**Task item**
Restate the records in full, so that each line matches the original exactly.

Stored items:
'''
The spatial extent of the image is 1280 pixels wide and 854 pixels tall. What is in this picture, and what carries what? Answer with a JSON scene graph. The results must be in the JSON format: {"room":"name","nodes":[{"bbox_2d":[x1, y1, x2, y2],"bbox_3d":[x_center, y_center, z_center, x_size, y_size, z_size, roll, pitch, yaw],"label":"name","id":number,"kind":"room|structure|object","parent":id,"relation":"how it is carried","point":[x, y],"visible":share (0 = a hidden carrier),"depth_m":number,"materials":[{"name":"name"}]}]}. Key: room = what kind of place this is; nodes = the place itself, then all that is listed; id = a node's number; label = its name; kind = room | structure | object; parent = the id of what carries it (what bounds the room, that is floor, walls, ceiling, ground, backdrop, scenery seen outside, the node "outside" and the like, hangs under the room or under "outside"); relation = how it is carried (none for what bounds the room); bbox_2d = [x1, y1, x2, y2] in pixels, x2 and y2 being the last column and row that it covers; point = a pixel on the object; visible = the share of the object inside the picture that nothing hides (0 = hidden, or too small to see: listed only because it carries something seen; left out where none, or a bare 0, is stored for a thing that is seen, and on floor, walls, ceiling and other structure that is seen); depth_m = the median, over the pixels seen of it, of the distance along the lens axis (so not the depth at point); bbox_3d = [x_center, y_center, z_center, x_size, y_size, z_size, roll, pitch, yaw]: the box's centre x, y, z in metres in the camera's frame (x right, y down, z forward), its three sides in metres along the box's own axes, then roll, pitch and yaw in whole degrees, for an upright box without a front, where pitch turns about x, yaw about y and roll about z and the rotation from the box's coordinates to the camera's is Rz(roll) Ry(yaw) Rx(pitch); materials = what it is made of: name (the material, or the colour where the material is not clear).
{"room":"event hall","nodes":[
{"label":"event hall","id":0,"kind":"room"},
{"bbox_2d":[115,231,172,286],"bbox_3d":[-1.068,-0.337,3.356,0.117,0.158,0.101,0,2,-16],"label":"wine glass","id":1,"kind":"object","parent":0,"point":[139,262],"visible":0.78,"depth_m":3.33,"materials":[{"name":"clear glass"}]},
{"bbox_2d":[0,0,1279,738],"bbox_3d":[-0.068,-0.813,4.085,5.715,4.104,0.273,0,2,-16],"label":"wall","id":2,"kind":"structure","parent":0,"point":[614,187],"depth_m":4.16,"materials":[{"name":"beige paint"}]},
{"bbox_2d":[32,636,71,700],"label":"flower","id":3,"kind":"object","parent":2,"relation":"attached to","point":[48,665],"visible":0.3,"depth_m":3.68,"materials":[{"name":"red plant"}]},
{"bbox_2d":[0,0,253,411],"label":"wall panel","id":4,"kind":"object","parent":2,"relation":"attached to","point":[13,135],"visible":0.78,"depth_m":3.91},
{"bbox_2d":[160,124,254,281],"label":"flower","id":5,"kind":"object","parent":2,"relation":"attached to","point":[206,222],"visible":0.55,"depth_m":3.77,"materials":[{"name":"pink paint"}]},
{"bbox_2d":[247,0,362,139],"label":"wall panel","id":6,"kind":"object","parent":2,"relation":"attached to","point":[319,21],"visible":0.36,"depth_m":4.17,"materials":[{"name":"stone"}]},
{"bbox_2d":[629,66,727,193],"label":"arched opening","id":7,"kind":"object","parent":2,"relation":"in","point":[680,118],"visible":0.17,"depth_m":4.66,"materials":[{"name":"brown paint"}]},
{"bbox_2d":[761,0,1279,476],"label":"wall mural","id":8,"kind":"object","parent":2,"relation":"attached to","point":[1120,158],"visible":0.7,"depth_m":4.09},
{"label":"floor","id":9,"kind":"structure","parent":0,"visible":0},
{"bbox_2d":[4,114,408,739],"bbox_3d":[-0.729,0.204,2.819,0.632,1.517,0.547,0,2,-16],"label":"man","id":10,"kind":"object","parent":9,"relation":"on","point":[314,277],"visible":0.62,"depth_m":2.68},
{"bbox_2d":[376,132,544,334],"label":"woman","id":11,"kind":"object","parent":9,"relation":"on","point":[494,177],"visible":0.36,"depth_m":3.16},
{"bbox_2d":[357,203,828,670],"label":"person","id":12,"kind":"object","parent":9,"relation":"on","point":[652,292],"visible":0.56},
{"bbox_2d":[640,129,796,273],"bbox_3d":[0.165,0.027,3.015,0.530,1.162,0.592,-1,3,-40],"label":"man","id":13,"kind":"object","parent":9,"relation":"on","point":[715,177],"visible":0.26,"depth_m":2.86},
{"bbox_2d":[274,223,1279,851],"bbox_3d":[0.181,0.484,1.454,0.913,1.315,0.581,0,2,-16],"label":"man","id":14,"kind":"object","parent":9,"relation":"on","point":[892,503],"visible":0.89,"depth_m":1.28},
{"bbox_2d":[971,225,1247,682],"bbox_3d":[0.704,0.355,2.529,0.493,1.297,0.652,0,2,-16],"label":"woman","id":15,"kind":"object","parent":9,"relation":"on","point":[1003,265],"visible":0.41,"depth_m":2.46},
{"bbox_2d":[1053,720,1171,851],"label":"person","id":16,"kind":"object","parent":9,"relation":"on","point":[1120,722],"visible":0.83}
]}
'''
**Solution to the problem**
The spatial extent of the image is 1280 pixels wide and 854 pixels tall. What is in this picture, and what carries what? Answer with a JSON scene graph. The results must be in the JSON format: {"room":"name","nodes":[{"bbox_2d":[x1, y1, x2, y2],"bbox_3d":[x_center, y_center, z_center, x_size, y_size, z_size, roll, pitch, yaw],"label":"name","id":number,"kind":"room|structure|object","parent":id,"relation":"how it is carried","point":[x, y],"visible":share (0 = a hidden carrier),"depth_m":number,"materials":[{"name":"name"}]}]}. Key: room = what kind of place this is; nodes = the place itself, then all that is listed; id = a node's number; label = its name; kind = room | structure | object; parent = the id of what carries it (what bounds the room, that is floor, walls, ceiling, ground, backdrop, scenery seen outside, the node "outside" and the like, hangs under the room or under "outside"); relation = how it is carried (none for what bounds the room); bbox_2d = [x1, y1, x2, y2] in pixels, x2 and y2 being the last column and row that it covers; point = a pixel on the object; visible = the share of the object inside the picture that nothing hides (0 = hidden, or too small to see: listed only because it carries something seen; left out where none, or a bare 0, is stored for a thing that is seen, and on floor, walls, ceiling and other structure that is seen); depth_m = the median, over the pixels seen of it, of the distance along the lens axis (so not the depth at point); bbox_3d = [x_center, y_center, z_center, x_size, y_size, z_size, roll, pitch, yaw]: the box's centre x, y, z in metres in the camera's frame (x right, y down, z forward), its three sides in metres along the box's own axes, then roll, pitch and yaw in whole degrees, for an upright box without a front, where pitch turns about x, yaw about y and roll about z and the rotation from the box's coordinates to the camera's is Rz(roll) Ry(yaw) Rx(pitch); materials = what it is made of: name (the material, or the colour where the material is not clear).
{"room":"event hall","nodes":[
{"label":"event hall","id":0,"kind":"room"},
{"bbox_2d":[115,231,172,286],"bbox_3d":[-1.068,-0.337,3.356,0.117,0.158,0.101,0,2,-16],"label":"wine glass","id":1,"kind":"object","parent":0,"point":[139,262],"visible":0.78,"depth_m":3.33,"materials":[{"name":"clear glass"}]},
{"bbox_2d":[0,0,1279,738],"bbox_3d":[-0.068,-0.813,4.085,5.715,4.104,0.273,0,2,-16],"label":"wall","id":2,"kind":"structure","parent":0,"point":[614,187],"depth_m":4.16,"materials":[{"name":"beige paint"}]},
{"bbox_2d":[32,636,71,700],"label":"flower","id":3,"kind":"object","parent":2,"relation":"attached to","point":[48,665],"visible":0.3,"depth_m":3.68,"materials":[{"name":"red plant"}]},
{"bbox_2d":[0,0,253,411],"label":"wall panel","id":4,"kind":"object","parent":2,"relation":"attached to","point":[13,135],"visible":0.78,"depth_m":3.91},
{"bbox_2d":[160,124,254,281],"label":"flower","id":5,"kind":"object","parent":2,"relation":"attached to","point":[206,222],"visible":0.55,"depth_m":3.77,"materials":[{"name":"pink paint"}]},
{"bbox_2d":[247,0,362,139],"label":"wall panel","id":6,"kind":"object","parent":2,"relation":"attached to","point":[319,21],"visible":0.36,"depth_m":4.17,"materials":[{"name":"stone"}]},
{"bbox_2d":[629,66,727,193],"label":"arched opening","id":7,"kind":"object","parent":2,"relation":"in","point":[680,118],"visible":0.17,"depth_m":4.66,"materials":[{"name":"brown paint"}]},
{"bbox_2d":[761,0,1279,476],"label":"wall mural","id":8,"kind":"object","parent":2,"relation":"attached to","point":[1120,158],"visible":0.7,"depth_m":4.09},
{"label":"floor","id":9,"kind":"structure","parent":0,"visible":0},
{"bbox_2d":[4,114,408,739],"bbox_3d":[-0.729,0.204,2.819,0.632,1.517,0.547,0,2,-16],"label":"man","id":10,"kind":"object","parent":9,"relation":"on","point":[314,277],"visible":0.62,"depth_m":2.68},
{"bbox_2d":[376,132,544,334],"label":"woman","id":11,"kind":"object","parent":9,"relation":"on","point":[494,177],"visible":0.36,"depth_m":3.16},
{"bbox_2d":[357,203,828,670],"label":"person","id":12,"kind":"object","parent":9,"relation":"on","point":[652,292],"visible":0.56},
{"bbox_2d":[640,129,796,273],"bbox_3d":[0.165,0.027,3.015,0.530,1.162,0.592,-1,3,-40],"label":"man","id":13,"kind":"object","parent":9,"relation":"on","point":[715,177],"visible":0.26,"depth_m":2.86},
{"bbox_2d":[274,223,1279,851],"bbox_3d":[0.181,0.484,1.454,0.913,1.315,0.581,0,2,-16],"label":"man","id":14,"kind":"object","parent":9,"relation":"on","point":[892,503],"visible":0.89,"depth_m":1.28},
{"bbox_2d":[971,225,1247,682],"bbox_3d":[0.704,0.355,2.529,0.493,1.297,0.652,0,2,-16],"label":"woman","id":15,"kind":"object","parent":9,"relation":"on","point":[1003,265],"visible":0.41,"depth_m":2.46},
{"bbox_2d":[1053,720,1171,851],"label":"person","id":16,"kind":"object","parent":9,"relation":"on","point":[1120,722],"visible":0.83}
]}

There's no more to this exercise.